Your task is to copy each line of the material that includes "lines".
+++ Source data +++
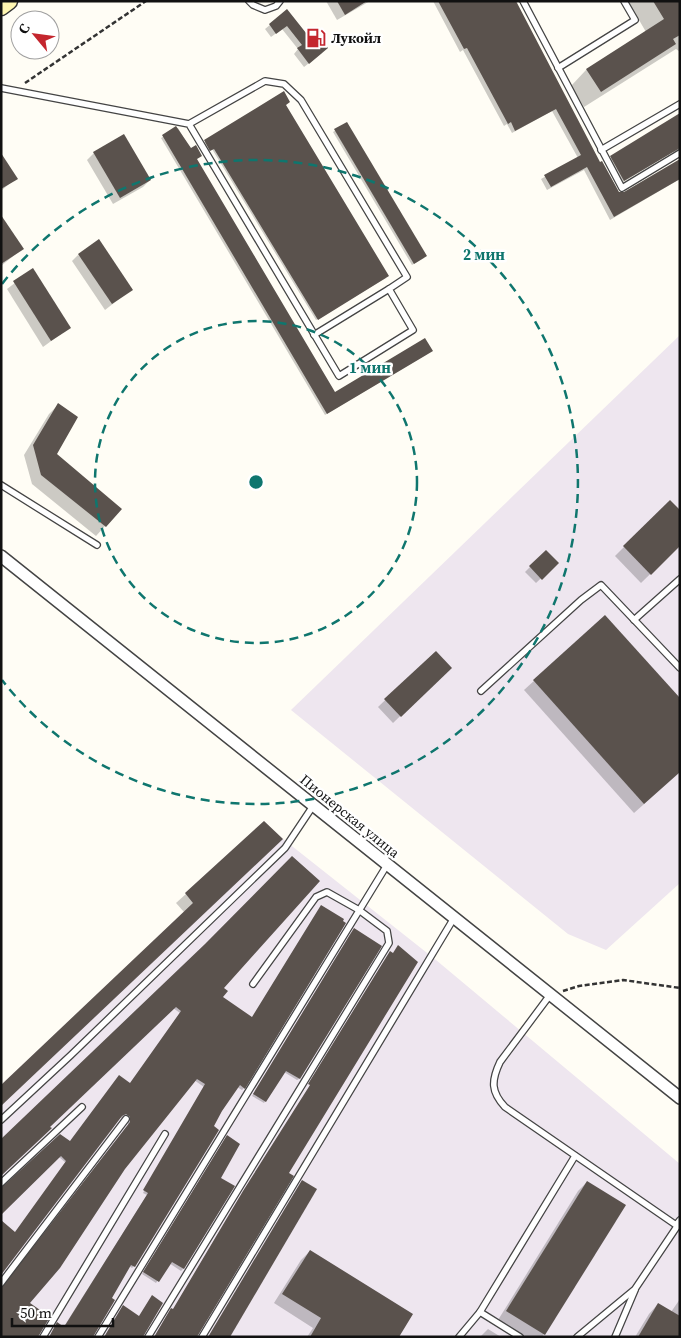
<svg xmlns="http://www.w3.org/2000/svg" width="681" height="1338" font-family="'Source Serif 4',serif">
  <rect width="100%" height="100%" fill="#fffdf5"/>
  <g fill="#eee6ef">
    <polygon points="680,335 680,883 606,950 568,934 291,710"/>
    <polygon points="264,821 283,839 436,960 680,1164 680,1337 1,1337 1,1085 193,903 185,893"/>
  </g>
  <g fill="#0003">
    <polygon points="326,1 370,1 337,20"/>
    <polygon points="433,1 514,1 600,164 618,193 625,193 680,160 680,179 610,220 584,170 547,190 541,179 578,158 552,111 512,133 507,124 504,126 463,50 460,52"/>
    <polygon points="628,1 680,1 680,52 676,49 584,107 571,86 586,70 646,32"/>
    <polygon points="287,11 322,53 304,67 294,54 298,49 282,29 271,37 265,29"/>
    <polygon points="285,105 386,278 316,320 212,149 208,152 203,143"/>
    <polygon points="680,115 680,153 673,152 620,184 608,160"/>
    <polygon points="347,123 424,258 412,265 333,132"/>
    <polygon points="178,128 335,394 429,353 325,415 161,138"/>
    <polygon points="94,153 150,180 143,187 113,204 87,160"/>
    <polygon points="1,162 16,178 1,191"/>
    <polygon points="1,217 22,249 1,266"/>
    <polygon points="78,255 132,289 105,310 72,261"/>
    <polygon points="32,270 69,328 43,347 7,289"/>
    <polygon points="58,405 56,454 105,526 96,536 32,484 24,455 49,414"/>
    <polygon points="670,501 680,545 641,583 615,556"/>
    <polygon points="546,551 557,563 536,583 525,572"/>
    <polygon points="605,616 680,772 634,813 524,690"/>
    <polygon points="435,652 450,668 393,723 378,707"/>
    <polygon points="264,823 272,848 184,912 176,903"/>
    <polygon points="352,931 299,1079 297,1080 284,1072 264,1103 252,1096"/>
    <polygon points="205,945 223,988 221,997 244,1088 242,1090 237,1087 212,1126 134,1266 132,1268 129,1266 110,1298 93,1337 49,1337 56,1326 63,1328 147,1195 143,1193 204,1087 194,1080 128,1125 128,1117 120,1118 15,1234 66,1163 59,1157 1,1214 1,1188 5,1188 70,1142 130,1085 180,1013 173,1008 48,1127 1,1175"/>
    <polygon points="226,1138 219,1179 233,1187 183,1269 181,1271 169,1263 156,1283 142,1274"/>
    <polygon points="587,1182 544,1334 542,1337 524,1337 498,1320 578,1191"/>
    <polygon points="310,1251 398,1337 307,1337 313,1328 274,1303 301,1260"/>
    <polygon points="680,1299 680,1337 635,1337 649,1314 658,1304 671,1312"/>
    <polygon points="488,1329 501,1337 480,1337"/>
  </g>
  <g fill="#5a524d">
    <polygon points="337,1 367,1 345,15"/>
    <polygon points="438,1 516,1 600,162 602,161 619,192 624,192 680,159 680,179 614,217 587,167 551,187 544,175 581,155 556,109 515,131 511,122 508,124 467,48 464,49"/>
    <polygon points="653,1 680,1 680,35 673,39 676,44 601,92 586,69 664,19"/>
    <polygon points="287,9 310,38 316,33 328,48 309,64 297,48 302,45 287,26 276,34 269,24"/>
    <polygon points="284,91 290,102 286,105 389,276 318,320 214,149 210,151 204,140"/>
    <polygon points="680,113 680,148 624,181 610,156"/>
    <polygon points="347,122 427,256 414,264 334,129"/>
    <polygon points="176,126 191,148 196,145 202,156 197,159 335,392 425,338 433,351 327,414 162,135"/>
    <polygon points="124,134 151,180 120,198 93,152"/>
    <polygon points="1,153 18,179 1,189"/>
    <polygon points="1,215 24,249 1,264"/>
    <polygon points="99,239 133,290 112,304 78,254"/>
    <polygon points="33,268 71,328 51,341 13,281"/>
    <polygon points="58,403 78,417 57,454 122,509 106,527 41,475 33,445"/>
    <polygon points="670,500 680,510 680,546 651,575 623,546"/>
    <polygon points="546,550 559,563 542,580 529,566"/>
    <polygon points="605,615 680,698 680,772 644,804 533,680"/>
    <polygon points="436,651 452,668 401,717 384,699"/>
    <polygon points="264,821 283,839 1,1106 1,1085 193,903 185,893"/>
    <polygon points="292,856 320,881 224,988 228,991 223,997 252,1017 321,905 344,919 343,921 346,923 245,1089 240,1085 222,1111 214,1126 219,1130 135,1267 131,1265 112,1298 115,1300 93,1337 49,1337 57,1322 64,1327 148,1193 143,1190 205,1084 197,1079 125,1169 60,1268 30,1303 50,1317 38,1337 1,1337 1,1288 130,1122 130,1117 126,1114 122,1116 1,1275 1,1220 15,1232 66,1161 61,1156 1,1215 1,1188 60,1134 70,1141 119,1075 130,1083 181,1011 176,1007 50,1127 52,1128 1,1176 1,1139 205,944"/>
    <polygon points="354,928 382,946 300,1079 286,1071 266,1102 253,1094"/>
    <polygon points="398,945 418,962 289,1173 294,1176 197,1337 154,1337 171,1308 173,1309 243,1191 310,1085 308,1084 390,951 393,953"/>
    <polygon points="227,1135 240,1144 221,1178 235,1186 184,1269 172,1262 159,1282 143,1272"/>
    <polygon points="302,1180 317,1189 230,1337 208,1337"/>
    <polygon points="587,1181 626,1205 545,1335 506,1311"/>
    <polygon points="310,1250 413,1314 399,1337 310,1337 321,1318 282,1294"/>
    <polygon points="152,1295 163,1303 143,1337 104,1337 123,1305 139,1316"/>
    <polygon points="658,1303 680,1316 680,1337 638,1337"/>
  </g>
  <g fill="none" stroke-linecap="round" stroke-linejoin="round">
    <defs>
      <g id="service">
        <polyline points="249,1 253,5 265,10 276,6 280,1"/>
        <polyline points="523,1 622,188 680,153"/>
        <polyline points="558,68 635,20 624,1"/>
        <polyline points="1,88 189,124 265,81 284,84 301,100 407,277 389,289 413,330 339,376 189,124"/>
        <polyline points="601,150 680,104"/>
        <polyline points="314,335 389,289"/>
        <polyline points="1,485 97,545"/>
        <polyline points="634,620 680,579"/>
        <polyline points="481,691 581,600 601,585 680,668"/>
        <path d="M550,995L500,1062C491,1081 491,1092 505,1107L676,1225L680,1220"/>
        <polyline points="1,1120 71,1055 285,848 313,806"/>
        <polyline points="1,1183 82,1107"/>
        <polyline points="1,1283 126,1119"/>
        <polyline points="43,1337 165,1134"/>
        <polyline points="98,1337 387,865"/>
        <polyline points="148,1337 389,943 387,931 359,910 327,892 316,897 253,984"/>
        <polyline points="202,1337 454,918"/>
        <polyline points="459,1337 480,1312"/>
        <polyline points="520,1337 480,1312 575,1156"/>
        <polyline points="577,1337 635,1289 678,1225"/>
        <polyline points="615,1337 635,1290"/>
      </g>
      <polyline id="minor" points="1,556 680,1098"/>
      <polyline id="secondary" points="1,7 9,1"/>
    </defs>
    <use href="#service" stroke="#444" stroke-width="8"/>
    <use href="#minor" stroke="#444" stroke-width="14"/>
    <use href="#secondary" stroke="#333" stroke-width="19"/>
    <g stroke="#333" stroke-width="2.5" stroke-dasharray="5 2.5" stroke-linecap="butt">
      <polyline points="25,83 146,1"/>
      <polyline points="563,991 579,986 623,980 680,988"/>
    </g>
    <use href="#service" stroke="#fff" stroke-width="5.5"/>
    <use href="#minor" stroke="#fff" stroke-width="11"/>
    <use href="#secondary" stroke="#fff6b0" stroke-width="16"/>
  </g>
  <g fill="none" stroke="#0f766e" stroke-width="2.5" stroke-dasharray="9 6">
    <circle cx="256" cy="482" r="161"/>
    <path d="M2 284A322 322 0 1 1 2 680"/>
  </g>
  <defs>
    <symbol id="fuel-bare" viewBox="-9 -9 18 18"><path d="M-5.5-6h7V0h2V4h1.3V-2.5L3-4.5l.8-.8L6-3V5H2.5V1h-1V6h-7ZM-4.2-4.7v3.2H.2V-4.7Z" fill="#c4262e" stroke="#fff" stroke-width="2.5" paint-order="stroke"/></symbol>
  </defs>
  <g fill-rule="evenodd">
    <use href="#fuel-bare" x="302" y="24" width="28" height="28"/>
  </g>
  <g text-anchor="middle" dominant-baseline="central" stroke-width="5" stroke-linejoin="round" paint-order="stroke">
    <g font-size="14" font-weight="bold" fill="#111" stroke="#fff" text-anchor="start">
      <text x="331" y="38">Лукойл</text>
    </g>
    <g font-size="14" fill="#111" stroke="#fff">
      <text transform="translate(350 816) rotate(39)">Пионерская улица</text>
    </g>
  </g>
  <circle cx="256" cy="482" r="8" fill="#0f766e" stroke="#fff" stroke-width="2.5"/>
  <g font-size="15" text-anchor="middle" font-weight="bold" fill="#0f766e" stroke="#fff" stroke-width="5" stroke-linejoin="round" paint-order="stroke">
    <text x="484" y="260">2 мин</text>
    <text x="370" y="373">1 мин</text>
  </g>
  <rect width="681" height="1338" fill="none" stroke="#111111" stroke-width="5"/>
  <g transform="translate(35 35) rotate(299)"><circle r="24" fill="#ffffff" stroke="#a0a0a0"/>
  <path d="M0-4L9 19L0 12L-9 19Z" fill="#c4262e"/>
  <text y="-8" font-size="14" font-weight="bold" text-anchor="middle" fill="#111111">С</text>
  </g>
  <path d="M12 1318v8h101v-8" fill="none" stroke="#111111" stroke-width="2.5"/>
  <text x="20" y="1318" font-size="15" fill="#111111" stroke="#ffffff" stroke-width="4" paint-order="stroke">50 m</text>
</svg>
+++
+++ Source data +++
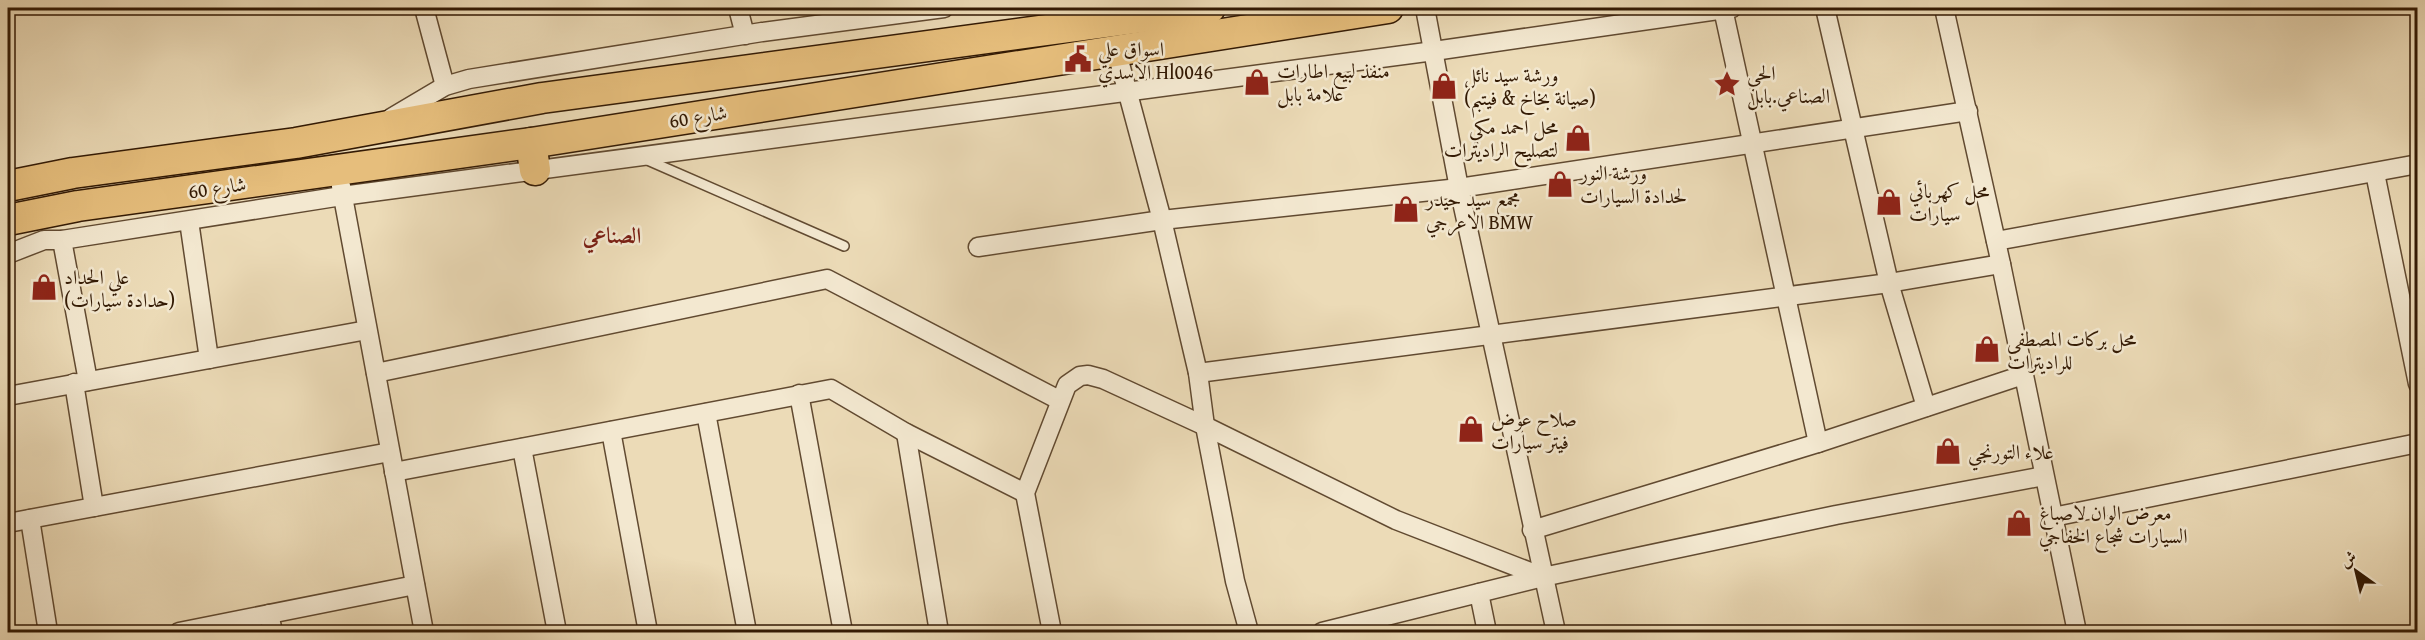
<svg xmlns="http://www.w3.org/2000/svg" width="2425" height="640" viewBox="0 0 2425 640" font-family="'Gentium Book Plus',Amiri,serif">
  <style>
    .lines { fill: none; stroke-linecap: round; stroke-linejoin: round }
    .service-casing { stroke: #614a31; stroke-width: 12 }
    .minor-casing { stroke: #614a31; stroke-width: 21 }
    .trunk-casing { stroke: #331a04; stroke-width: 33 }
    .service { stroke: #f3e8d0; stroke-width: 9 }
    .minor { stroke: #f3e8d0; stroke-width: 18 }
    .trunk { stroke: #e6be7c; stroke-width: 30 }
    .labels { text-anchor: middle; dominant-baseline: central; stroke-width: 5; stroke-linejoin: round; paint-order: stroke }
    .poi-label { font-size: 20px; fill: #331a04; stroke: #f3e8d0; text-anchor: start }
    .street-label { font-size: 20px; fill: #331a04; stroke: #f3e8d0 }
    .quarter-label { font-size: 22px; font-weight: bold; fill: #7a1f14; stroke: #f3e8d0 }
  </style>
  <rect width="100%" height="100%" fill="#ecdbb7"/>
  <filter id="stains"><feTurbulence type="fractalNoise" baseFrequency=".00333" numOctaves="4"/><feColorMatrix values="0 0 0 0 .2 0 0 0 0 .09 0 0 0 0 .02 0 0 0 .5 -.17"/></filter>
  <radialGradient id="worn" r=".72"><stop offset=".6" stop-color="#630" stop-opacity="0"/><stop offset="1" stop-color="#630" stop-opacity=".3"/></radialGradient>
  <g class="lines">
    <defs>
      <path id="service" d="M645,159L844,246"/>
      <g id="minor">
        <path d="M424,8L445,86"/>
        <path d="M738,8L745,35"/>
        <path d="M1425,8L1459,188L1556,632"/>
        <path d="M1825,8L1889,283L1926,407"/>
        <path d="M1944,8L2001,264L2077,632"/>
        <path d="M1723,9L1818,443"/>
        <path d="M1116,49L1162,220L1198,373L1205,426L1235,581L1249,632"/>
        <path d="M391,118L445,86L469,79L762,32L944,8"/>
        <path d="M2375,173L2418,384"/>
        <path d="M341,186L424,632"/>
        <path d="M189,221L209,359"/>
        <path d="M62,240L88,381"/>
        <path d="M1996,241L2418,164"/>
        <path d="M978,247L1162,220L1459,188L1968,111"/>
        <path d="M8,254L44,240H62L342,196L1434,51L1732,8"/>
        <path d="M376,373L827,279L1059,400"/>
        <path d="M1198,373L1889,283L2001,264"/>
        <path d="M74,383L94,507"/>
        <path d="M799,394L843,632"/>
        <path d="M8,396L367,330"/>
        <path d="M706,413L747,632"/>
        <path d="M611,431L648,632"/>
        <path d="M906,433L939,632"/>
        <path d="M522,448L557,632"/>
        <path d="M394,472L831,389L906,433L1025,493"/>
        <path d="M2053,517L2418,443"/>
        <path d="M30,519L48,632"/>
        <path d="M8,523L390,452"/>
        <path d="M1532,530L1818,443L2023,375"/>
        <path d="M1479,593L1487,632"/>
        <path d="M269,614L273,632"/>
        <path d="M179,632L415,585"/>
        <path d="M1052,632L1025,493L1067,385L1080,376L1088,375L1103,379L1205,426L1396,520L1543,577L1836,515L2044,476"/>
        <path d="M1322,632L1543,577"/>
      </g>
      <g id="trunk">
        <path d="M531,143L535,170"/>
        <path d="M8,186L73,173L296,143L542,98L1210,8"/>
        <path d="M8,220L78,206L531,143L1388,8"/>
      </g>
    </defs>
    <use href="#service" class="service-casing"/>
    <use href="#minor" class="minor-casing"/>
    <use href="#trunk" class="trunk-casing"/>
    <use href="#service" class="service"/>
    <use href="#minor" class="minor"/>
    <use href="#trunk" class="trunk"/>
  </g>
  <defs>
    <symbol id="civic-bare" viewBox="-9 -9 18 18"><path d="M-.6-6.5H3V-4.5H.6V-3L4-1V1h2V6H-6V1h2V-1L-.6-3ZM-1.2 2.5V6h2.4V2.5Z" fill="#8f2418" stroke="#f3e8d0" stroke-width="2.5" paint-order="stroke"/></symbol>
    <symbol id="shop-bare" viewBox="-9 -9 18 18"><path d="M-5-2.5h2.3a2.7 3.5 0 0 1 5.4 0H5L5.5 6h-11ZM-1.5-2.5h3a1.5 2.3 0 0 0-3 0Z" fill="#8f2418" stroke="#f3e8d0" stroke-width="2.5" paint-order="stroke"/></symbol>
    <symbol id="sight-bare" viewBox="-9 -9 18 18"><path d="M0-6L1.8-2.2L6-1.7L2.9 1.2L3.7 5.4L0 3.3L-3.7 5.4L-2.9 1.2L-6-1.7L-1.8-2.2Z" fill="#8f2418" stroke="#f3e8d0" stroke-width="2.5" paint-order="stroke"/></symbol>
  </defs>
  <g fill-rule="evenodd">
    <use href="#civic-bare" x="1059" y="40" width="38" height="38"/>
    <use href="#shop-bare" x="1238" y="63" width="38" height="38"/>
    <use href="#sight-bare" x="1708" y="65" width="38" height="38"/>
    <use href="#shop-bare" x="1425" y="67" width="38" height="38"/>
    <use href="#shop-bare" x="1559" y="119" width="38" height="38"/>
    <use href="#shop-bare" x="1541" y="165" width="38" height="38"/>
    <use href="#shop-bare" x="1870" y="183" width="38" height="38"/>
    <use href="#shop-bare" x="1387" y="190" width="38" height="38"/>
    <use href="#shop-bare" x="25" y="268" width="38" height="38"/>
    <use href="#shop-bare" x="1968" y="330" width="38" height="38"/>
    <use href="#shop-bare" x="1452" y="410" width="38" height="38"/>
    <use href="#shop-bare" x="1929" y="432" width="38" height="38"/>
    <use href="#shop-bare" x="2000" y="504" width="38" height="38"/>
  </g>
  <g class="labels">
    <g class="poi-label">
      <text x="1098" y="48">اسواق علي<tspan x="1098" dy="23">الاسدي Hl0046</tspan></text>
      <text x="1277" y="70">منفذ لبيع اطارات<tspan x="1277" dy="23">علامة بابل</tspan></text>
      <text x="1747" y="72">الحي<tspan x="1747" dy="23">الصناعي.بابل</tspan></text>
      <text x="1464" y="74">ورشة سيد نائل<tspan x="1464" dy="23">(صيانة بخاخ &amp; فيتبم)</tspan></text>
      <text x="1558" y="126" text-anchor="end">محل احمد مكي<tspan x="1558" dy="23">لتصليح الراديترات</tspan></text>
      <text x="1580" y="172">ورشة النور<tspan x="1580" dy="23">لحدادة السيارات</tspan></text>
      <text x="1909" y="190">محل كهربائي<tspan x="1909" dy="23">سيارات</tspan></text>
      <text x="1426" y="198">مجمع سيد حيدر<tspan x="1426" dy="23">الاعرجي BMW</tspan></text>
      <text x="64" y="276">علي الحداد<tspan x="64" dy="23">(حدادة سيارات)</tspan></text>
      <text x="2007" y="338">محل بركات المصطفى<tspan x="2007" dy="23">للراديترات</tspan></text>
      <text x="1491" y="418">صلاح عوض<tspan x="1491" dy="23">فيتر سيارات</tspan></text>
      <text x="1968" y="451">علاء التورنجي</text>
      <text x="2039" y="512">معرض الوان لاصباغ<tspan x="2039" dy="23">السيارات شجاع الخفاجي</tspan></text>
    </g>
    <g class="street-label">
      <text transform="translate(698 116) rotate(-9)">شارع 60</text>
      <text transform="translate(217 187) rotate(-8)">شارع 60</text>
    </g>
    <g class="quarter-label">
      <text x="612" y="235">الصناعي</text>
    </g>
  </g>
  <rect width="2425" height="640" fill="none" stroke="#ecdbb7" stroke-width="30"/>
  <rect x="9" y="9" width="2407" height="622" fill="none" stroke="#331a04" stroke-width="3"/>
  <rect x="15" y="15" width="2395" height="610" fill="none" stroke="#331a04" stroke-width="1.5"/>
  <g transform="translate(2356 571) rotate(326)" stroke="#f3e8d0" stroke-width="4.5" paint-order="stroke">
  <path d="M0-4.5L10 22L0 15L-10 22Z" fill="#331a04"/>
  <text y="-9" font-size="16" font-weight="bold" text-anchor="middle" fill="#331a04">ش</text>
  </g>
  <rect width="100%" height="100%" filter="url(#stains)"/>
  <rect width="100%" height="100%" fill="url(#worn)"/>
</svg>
+++
#### Completed task
    .lines { fill: none; stroke-linecap: round; stroke-linejoin: round }
  <g class="lines">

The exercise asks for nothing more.